_ASSIGNED TASK_. From the entries, filter out every line that lacks "Check" and copy the rest.

_PROVIDED MATERIAL_.

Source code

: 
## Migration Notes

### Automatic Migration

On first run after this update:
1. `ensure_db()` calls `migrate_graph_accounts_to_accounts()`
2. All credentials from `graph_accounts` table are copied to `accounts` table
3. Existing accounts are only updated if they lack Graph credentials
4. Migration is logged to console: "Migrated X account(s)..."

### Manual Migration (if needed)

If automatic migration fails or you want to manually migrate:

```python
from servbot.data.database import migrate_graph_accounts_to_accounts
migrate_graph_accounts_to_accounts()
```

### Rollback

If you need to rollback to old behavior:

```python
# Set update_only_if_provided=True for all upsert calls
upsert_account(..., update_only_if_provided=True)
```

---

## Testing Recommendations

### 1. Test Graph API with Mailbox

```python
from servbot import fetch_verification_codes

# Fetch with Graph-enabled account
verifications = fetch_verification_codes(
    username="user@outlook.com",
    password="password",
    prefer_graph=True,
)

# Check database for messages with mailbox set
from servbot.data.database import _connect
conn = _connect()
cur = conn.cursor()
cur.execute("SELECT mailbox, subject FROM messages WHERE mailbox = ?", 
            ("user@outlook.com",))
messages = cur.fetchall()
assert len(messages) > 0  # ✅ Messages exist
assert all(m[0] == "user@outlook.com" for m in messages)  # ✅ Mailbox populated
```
* * *
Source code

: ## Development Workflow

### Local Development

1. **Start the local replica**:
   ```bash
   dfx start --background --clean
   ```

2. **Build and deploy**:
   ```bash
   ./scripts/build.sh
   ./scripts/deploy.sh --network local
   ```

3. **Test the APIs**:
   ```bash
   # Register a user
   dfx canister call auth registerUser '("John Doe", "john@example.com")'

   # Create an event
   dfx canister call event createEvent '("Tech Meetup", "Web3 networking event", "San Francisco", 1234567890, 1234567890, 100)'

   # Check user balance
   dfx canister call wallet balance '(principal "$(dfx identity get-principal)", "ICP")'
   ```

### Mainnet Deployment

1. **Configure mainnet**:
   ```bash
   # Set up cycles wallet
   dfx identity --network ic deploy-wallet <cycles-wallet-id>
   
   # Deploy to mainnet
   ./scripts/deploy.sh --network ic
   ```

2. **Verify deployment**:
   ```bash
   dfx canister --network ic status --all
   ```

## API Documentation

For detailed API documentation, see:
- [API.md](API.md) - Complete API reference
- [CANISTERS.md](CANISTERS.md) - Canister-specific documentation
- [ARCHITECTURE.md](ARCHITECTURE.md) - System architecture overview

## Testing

_SOLUTION FOR THIS EXERCISE_.
# Check database for messages with mailbox set
   # Check user balance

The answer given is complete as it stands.